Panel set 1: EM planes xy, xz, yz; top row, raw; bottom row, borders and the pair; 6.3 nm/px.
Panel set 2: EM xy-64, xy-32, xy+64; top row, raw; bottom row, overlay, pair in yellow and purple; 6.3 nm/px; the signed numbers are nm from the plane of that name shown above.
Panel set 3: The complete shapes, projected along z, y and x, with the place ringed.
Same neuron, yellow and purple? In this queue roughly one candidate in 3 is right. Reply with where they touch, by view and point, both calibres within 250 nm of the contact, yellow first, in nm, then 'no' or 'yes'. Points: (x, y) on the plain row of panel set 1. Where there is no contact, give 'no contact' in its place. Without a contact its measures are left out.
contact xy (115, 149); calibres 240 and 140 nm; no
▬▬▬▬▬▬▬▬▬▬
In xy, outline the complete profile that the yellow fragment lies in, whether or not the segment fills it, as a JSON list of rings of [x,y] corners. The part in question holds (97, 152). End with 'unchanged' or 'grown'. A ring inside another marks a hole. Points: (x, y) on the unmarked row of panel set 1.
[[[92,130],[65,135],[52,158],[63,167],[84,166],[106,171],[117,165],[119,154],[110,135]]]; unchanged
▬▬▬▬▬▬▬▬▬▬
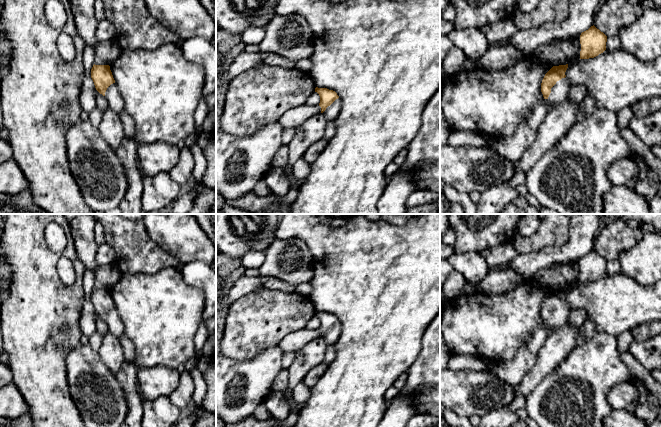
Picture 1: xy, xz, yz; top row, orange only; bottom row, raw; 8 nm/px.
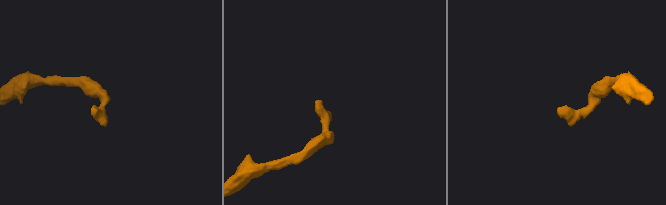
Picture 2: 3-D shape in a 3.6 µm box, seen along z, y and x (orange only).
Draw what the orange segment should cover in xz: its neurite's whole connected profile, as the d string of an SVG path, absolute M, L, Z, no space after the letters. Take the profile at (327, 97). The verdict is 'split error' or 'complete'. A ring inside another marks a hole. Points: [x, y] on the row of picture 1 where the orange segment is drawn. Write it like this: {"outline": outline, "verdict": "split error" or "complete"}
▬▬▬▬▬▬▬▬▬▬
*PROBLEM DESCRIPTION*
Take exactly the lines from the one containing "Panel set 1: EM" through the one containing "Panel set 3: The" in the data above, and output them with nothing added.

*RESULT OF THE TASK*
Panel set 1: EM planes xy, xz, yz; top row, raw; bottom row, borders and the pair; 6.3 nm/px.
Panel set 2: EM xy-64, xy-32, xy+64; top row, raw; bottom row, overlay, pair in yellow and purple; 6.3 nm/px; the signed numbers are nm from the plane of that name shown above.
Panel set 3: The complete shapes, projected along z, y and x, with the place ringed.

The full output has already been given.